EDITED AND HOSTED BY THE GREANVILLE POST
In the immediate aftermath of the atomic bombing of Japan in August 1945, the official lying began. The Allied occupation authorities banned all mention of radiation poisoning and insisted that the victims in Hiroshima and Nagasaki had been killed or injured only by the atomic blast. ‘No radioactivity in Hiroshima ruin’ said the front page of the New York Times, a classic of disinformation and journalistic abdication. There was one exception: the Australian reporter Wilfred Burchett.
‘I write this as a warning to the world,’ reported Burchett in the London Daily Express, having reached Hiroshima after a perilous journey across Japan, the first reporter to dare. Burchett described hospital wards filled with people with no visible injuries, who were dying from what he called ‘an atomic plague’. For telling this truth, his press accreditation was withdrawn, he was pilloried and smeared – and vindicated.

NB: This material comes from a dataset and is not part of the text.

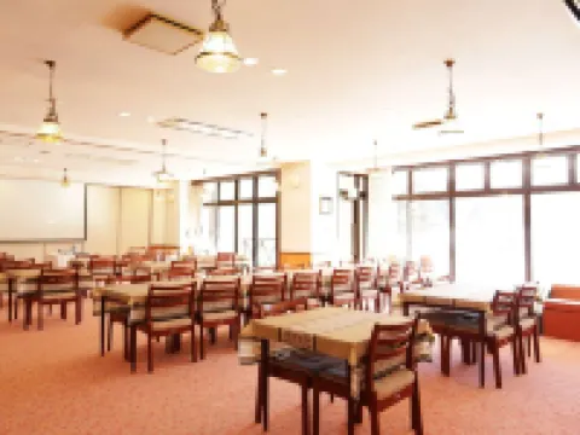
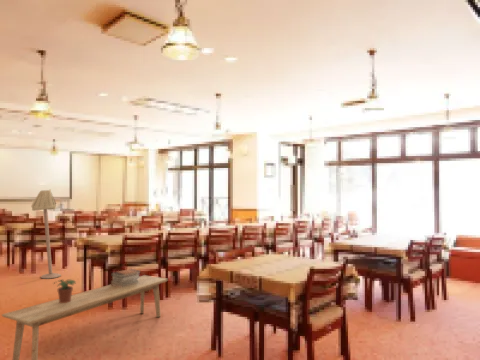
+ book stack [110,268,141,287]
+ potted plant [52,278,77,303]
+ bench [1,274,169,360]
+ floor lamp [30,188,62,279]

John Pilger first met Wilfred Burchett in Vietnam in the 1970s. ‘I have never known a journalist so at ease in a different culture,’ he said. ‘Wilfred's empathy with the people of Asia was matched by his remarkable knowledge and understanding of the past and present, and his sense of comradeship. I may owe him my life. He warned me about a planned Khmer Rouge attack on the convoy in which my film crew and I were travelling in Cambodia. When it happened, we were ready.’

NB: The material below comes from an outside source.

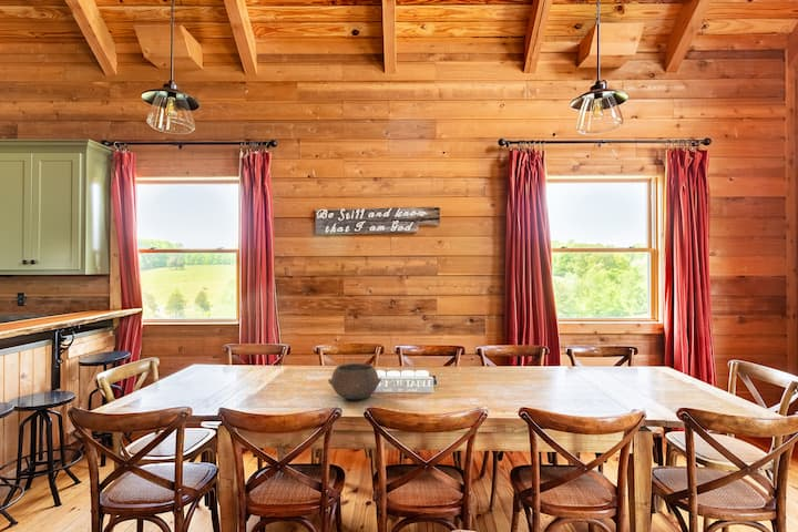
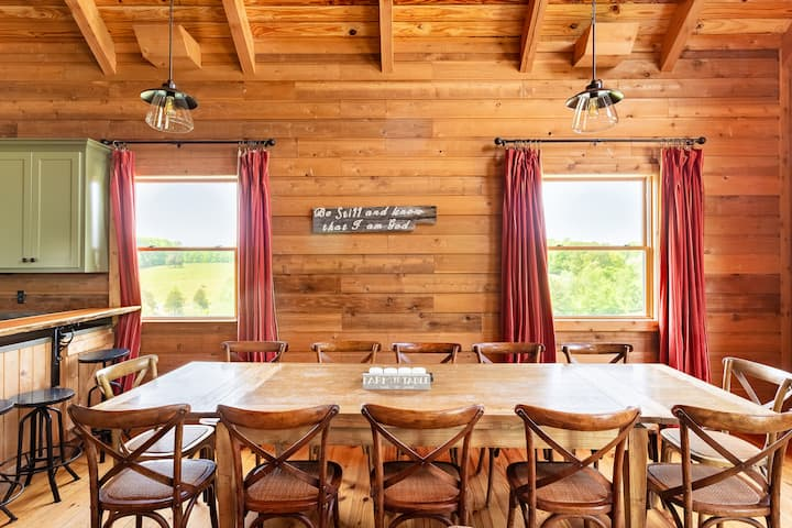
- bowl [327,362,382,400]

Burchett grew up in Gippsland, in rural Victoria, the son of a Methodist minister. He was 19 at the beginning of the Great Depression, which marked him for life. In his autobiography At the Barricades, he wrote that during his wartime reporting behind the lines in Vietnam he would ‘thank his lucky stars’ his legs had found their strength as a young man looking for work.

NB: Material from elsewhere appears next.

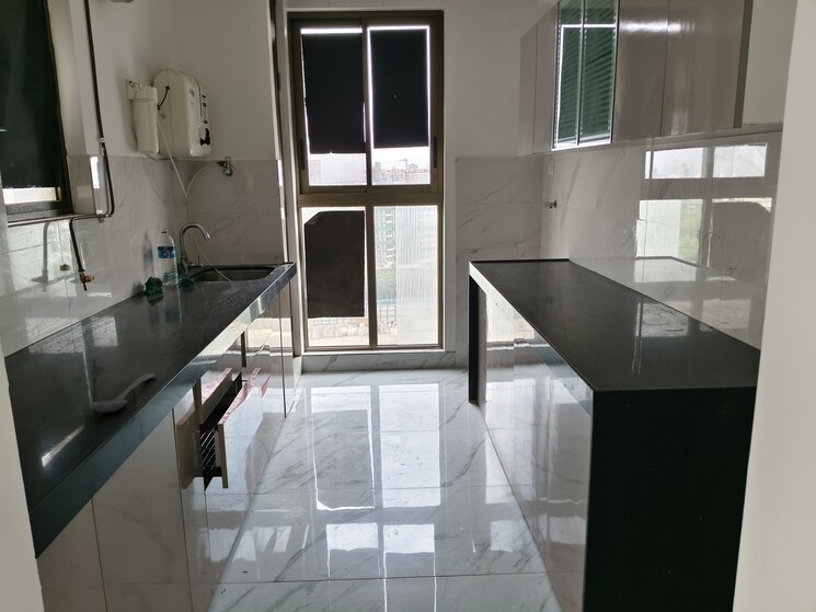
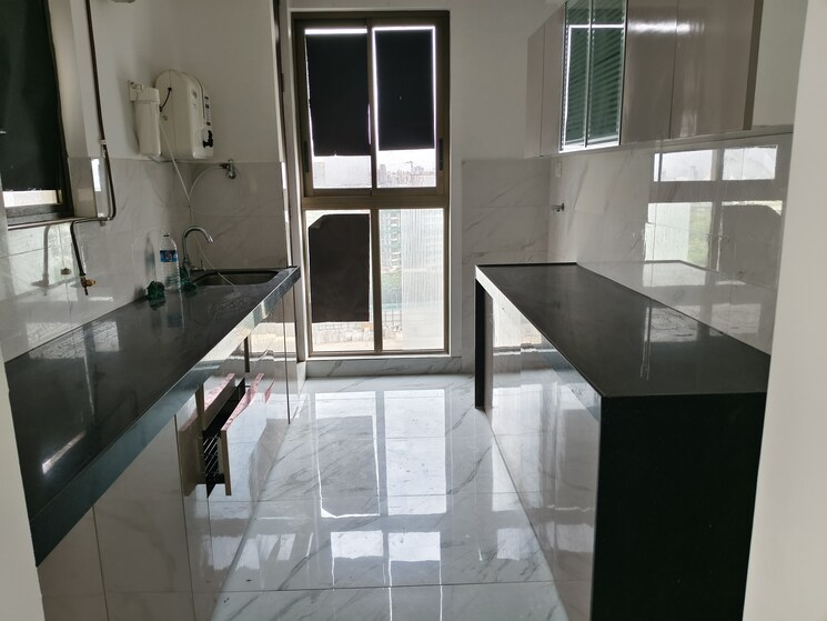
- stirrer [88,372,156,413]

In The Outsiders, Pilger’s 1983 TV interview series, Burchett describes Hiroshima in 1945 as ‘a city steamrollered’. ‘I was in a state of permanent shock,’ he says. His first dispatch was sent to London via Morse code and was the scoop of the century. For good measure, reported the Brisbane Courier-Mail, ‘armed with a typewriter, seven packets of K rations, a Colt revolver and incredible hope, [Burchett] “liberated” five Allied prison-of war camps’.
Pilger describes Wilfred Burchett as ‘the only Western journalist to consistently report events from the other side in the Korean War and the Cold War, and from China, the Soviet Union and Vietnam’. Bertrand Russell had written, ‘If any one man is responsible for alerting Western opinion to the struggle of the people of Vietnam, it is Wilfred Burchett.’
Although denounced in Australia by the right-wing as a traitor and even denied a passport by the Liberal government, Burchett's reporting from the communist bloc provided rare insights into what was for most Western journalists a forbidden world -- such as North Korea when the war between the North and South, and the United States and China, broke out in 1950. ‘I didn’t have any particular sympathy with North Korea,’ he says, ‘but what I saw was the danger of another world war developing out of that.’
He reported from Moscow, Beijing, the Cambodian capital of Phnom Penh and, famously, from Vietnam alongside the National Liberation Front, which the Americans called the Vietcong. He marched and rode on a bicycle down the Ho Chi Minh Trail, survived bombing and witnessed, in villages and underground shelters and hospitals, a people's resistance to the invasion of a superpower. He recalls Ho Chi Minh as ‘the greatest man I’ve ever met, with all the modesty and simplicity that goes with human greatness’. These were qualities that might well describe Wilfred Burchett, who died shortly after this television interview, aged 72.